Records for this task below:
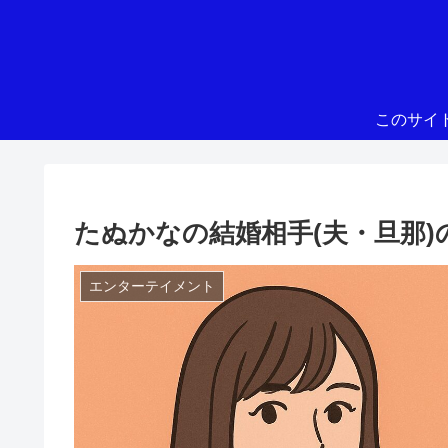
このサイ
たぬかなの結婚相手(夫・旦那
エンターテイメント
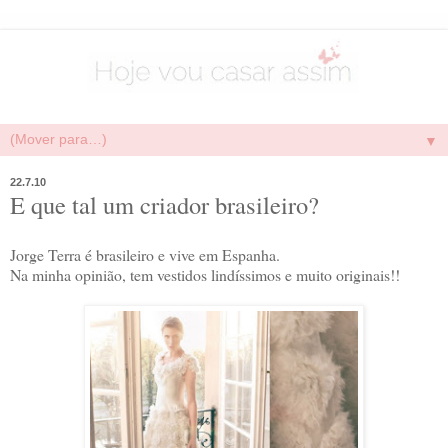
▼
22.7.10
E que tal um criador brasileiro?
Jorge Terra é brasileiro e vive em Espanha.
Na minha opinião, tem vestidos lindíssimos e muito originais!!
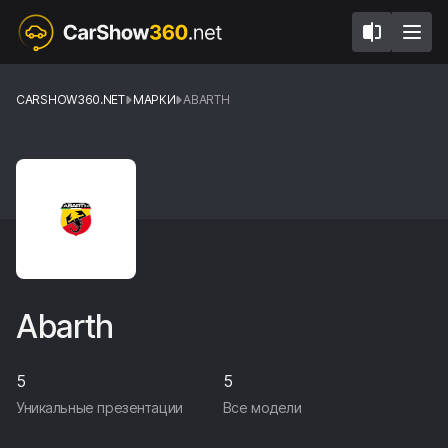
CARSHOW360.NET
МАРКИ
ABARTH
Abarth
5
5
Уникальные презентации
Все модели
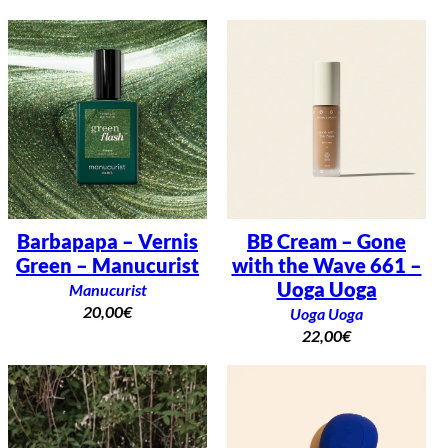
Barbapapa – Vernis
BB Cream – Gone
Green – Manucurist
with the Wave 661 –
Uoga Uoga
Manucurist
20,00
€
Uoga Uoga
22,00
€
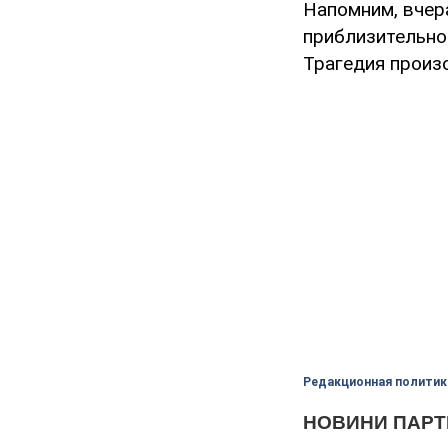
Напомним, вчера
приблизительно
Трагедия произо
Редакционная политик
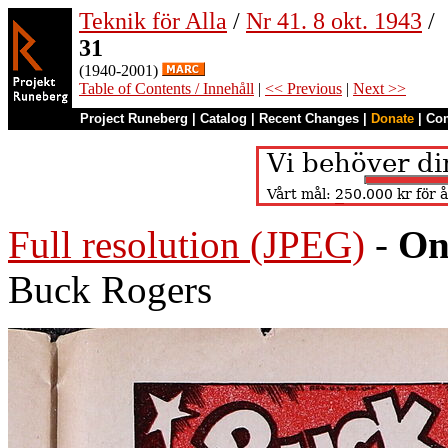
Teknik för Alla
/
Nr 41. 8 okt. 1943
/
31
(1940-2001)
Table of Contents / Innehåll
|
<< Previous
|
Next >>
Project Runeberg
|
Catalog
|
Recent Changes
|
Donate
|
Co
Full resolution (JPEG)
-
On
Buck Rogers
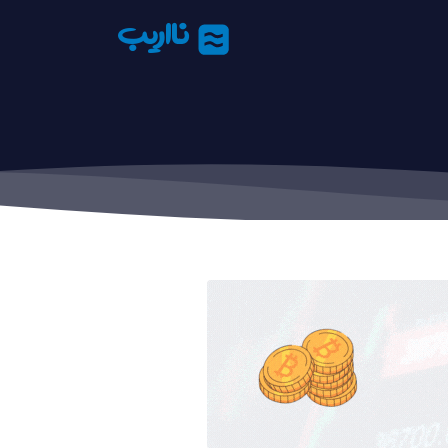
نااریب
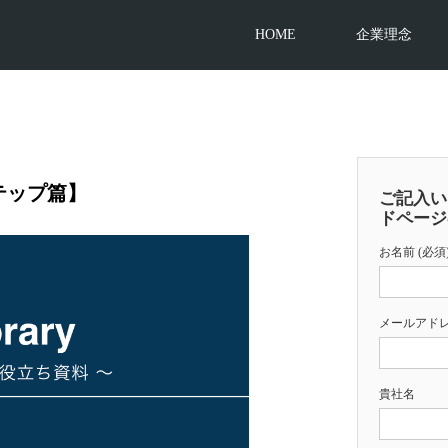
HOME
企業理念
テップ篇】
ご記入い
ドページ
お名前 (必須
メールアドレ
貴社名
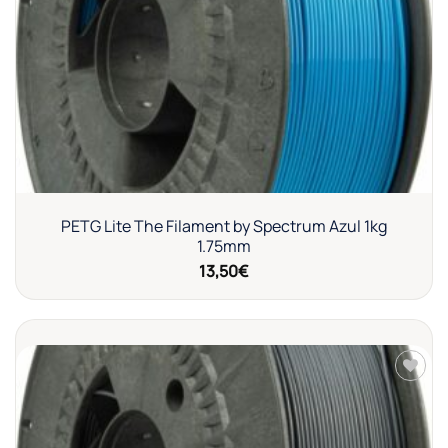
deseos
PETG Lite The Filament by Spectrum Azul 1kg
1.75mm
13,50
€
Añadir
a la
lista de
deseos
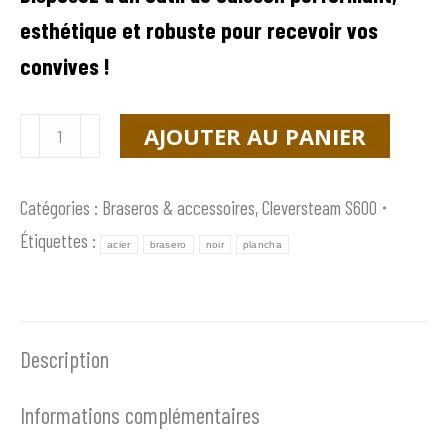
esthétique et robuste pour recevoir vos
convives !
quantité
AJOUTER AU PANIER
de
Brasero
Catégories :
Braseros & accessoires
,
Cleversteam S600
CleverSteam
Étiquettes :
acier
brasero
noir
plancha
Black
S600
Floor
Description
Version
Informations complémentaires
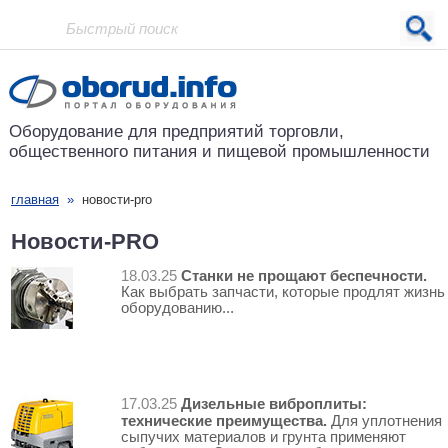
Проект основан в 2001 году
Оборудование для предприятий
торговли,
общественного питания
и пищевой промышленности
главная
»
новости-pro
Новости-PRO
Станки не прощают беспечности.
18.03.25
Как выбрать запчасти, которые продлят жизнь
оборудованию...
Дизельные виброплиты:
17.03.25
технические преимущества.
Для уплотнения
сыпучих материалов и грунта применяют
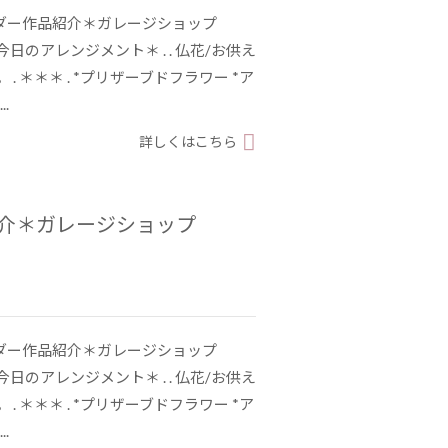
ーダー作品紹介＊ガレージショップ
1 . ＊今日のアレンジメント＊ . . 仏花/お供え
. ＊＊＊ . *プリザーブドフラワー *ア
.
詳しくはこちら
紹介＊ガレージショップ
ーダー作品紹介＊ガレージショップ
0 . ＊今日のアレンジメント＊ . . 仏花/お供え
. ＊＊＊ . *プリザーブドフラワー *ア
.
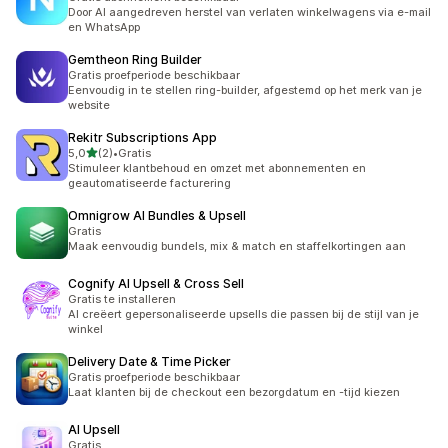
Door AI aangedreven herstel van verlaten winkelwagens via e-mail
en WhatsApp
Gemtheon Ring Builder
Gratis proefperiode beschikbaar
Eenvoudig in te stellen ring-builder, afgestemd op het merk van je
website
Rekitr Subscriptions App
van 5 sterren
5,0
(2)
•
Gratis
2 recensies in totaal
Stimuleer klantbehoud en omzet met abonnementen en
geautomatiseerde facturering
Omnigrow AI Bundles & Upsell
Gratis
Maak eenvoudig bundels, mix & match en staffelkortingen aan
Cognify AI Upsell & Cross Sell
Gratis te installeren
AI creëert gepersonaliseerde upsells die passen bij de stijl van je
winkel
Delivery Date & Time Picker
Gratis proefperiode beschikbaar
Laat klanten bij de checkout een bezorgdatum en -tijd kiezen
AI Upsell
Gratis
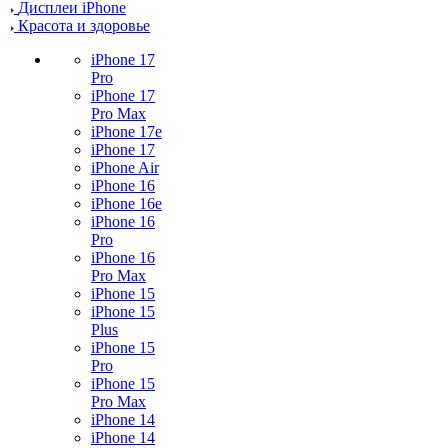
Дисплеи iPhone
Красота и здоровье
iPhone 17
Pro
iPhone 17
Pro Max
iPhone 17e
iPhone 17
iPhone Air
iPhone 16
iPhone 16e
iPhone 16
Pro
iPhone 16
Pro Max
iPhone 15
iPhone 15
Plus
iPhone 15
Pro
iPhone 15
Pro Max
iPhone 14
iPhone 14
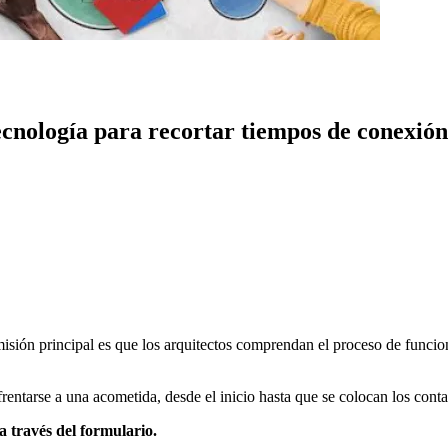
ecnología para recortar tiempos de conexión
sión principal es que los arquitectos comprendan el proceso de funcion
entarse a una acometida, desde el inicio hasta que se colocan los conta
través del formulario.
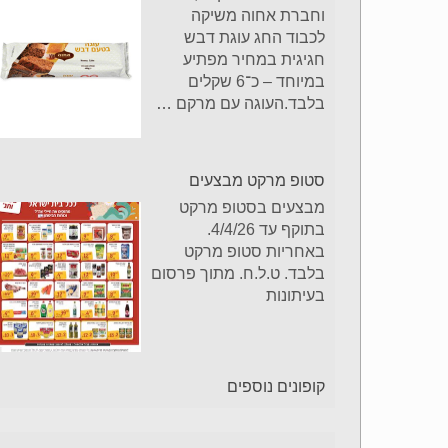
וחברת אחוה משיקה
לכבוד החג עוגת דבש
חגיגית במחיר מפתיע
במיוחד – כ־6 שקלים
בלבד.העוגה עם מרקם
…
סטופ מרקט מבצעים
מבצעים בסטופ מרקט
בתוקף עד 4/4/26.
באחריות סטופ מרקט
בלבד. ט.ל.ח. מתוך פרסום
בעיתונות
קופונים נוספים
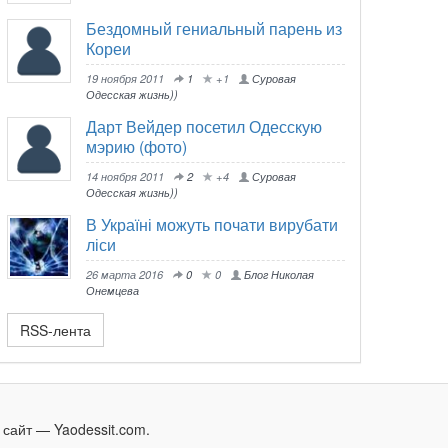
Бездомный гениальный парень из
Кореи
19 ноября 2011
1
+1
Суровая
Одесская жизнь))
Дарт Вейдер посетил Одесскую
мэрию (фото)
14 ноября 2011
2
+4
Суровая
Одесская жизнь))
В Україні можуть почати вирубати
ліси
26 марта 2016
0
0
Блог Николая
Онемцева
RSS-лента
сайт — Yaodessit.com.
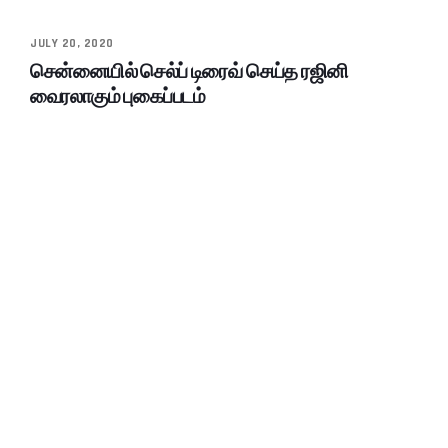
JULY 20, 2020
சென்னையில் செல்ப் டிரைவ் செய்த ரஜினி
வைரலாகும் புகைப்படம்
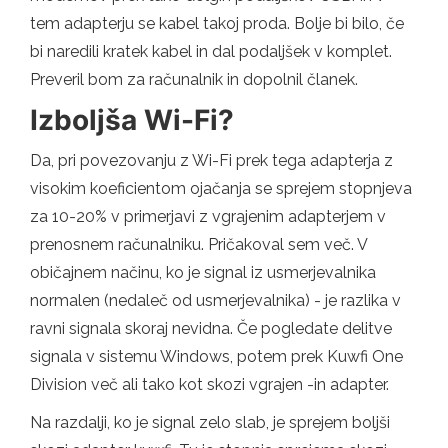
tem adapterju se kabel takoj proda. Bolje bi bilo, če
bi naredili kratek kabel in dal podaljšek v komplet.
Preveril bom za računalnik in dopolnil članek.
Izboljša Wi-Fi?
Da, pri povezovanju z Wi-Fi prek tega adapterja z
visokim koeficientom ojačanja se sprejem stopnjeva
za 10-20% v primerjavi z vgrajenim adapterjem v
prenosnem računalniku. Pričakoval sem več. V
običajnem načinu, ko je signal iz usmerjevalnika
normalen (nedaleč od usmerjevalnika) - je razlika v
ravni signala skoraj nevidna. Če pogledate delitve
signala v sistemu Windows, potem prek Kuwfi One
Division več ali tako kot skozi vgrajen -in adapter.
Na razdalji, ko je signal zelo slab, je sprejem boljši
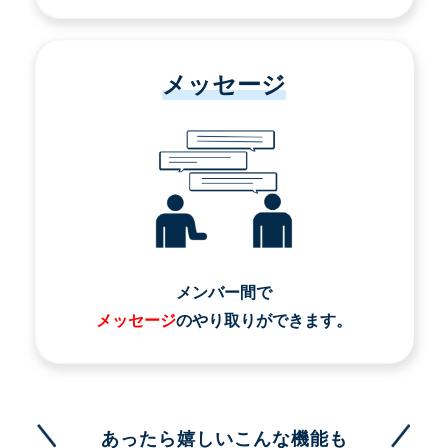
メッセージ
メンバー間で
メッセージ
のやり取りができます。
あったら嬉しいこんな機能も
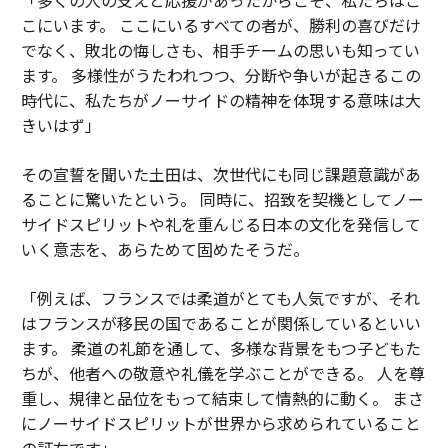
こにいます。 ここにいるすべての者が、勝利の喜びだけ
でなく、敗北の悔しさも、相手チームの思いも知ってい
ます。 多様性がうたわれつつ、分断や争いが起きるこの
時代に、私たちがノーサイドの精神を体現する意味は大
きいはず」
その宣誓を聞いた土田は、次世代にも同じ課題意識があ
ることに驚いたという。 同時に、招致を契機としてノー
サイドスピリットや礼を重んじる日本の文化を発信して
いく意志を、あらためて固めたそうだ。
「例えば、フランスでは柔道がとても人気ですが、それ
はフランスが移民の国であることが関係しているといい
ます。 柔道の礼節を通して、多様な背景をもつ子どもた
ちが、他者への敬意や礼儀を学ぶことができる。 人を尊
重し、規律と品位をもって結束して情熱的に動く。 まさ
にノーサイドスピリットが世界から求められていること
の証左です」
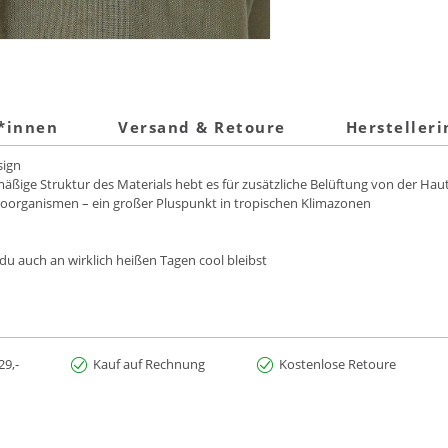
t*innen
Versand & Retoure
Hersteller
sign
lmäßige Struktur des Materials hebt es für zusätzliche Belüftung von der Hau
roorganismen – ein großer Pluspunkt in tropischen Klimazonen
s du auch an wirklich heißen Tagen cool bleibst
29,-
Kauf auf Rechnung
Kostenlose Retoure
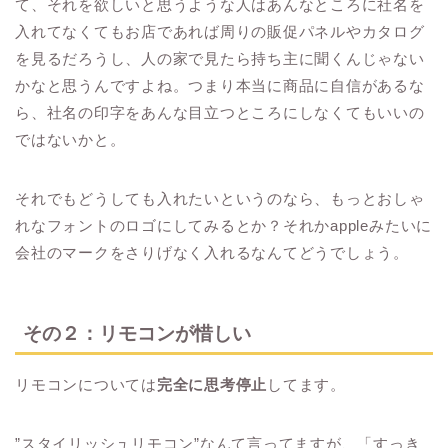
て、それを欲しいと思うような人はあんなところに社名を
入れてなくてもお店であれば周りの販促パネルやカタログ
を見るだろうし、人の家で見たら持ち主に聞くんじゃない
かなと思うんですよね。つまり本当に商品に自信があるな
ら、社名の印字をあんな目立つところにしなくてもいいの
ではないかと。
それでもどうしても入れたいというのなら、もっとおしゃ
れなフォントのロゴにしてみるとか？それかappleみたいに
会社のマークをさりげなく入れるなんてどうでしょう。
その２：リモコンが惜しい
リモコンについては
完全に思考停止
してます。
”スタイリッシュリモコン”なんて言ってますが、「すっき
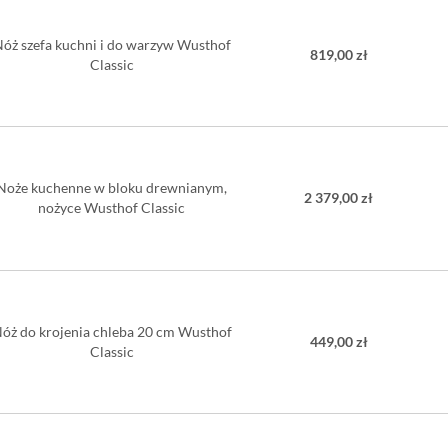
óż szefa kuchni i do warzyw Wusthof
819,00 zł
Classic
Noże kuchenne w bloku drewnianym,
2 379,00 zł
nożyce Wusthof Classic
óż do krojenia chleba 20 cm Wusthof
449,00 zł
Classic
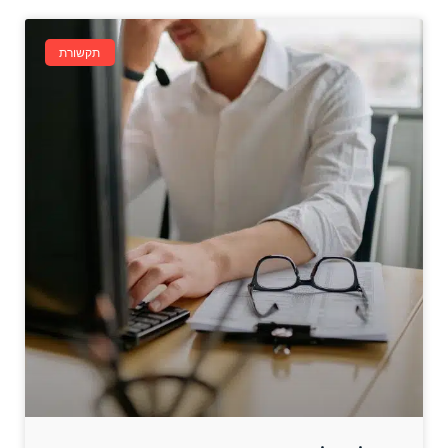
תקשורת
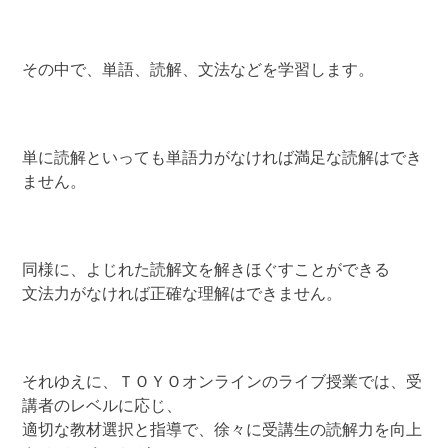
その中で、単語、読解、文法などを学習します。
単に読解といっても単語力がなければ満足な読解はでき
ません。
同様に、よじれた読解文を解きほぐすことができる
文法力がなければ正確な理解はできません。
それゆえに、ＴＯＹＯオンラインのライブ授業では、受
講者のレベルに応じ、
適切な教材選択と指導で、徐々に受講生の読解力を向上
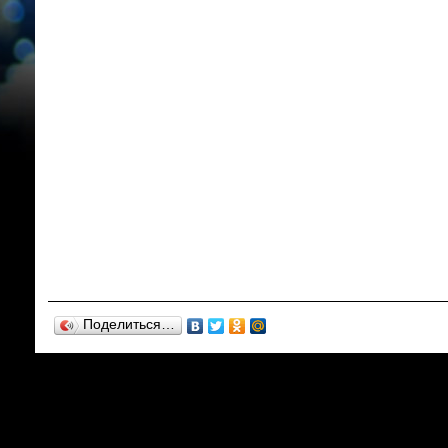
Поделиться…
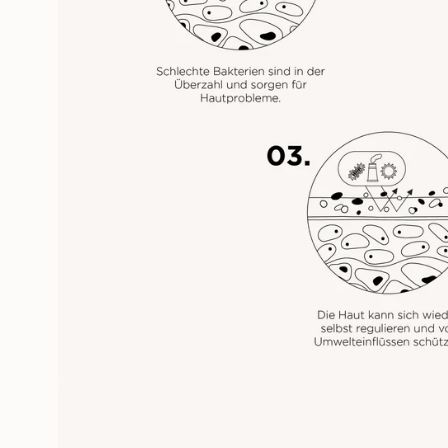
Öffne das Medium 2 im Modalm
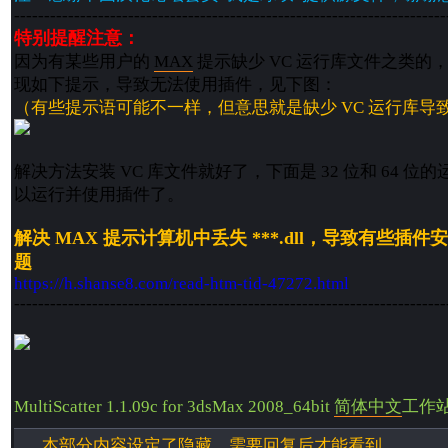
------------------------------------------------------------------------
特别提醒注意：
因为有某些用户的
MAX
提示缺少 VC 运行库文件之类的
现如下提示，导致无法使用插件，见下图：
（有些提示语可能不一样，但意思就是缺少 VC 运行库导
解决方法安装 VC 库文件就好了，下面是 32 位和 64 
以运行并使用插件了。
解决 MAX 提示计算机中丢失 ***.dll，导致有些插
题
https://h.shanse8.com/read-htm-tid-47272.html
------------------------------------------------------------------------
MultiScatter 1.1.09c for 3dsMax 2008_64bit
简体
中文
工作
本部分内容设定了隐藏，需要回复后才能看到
End of Records for this task.
Put everything in the listing from the line containing "Door AI aangedreven" down to the line containing "வைரலாகும் புகைப்படம்", both included, into a Markdown table with the columns Number and Content, leaving out the pictures and any blank lines.

| Number | Content |
|---|---|
| 1 | Door AI aangedreven herstel van verlaten winkelwagens via e-mail |
| 2 | en WhatsApp |
| 3 | Gemtheon Ring Builder |
| 4 | Gratis proefperiode beschikbaar |
| 5 | Eenvoudig in te stellen ring-builder, afgestemd op het merk van je |
| 6 | website |
| 7 | Rekitr Subscriptions App |
| 8 | van 5 sterren |
| 9 | 5,0 |
| 10 | (2) |
| 11 | • |
| 12 | Gratis |
| 13 | 2 recensies in totaal |
| 14 | Stimuleer klantbehoud en omzet met abonnementen en |
| 15 | geautomatiseerde facturering |
| 16 | Omnigrow AI Bundles & Upsell |
| 17 | Gratis |
| 18 | Maak eenvoudig bundels, mix & match en staffelkortingen aan |
| 19 | Cognify AI Upsell & Cross Sell |
| 20 | Gratis te installeren |
| 21 | AI creëert gepersonaliseerde upsells die passen bij de stijl van je |
| 22 | winkel |
| 23 | Delivery Date & Time Picker |
| 24 | Gratis proefperiode beschikbaar |
| 25 | Laat klanten bij de checkout een bezorgdatum en -tijd kiezen |
| 26 | AI Upsell |
| 27 | Gratis |
| 28 | Дисплеи iPhone |
| 29 | Красота и здоровье |
| 30 | iPhone 17 |
| 31 | Pro |
| 32 | iPhone 17 |
| 33 | Pro Max |
| 34 | iPhone 17e |
| 35 | iPhone 17 |
| 36 | iPhone Air |
| 37 | iPhone 16 |
| 38 | iPhone 16e |
| 39 | iPhone 16 |
| 40 | Pro |
| 41 | iPhone 16 |
| 42 | Pro Max |
| 43 | iPhone 15 |
| 44 | iPhone 15 |
| 45 | Plus |
| 46 | iPhone 15 |
| 47 | Pro |
| 48 | iPhone 15 |
| 49 | Pro Max |
| 50 | iPhone 14 |
| 51 | iPhone 14 |
| 52 | ecnología para recortar tiempos de conexión |
| 53 | sión principal es que los arquitectos comprendan el proceso de funcion |
| 54 | entarse a una acometida, desde el inicio hasta que se colocan los conta |
| 55 | través del formulario. |
| 56 | וחברת אחוה משיקה |
| 57 | לכבוד החג עוגת דבש |
| 58 | חגיגית במחיר מפתיע |
| 59 | במיוחד – כ־6 שקלים |
| 60 | בלבד.העוגה עם מרקם |
| 61 | … |
| 62 | סטופ מרקט מבצעים |
| 63 | מבצעים בסטופ מרקט |
| 64 | בתוקף עד 4/4/26. |
| 65 | באחריות סטופ מרקט |
| 66 | בלבד. ט.ל.ח. מתוך פרסום |
| 67 | בעיתונות |
| 68 | קופונים נוספים |
| 69 | Бездомный гениальный парень из |
| 70 | Кореи |
| 71 | 19 ноября 2011 |
| 72 | 1 |
| 73 | +1 |
| 74 | Суровая |
| 75 | Одесская жизнь)) |
| 76 | Дарт Вейдер посетил Одесскую |
| 77 | мэрию (фото) |
| 78 | 14 ноября 2011 |
| 79 | 2 |
| 80 | +4 |
| 81 | Суровая |
| 82 | Одесская жизнь)) |
| 83 | В Україні можуть почати вирубати |
| 84 | ліси |
| 85 | 26 марта 2016 |
| 86 | 0 |
| 87 | 0 |
| 88 | Блог Николая |
| 89 | Онемцева |
| 90 | RSS-лента |
| 91 | сайт — Yaodessit.com. |
| 92 | JULY 20, 2020 |
| 93 | சென்னையில் செல்ப் டிரைவ் செய்த ரஜினி |
| 94 | வைரலாகும் புகைப்படம் |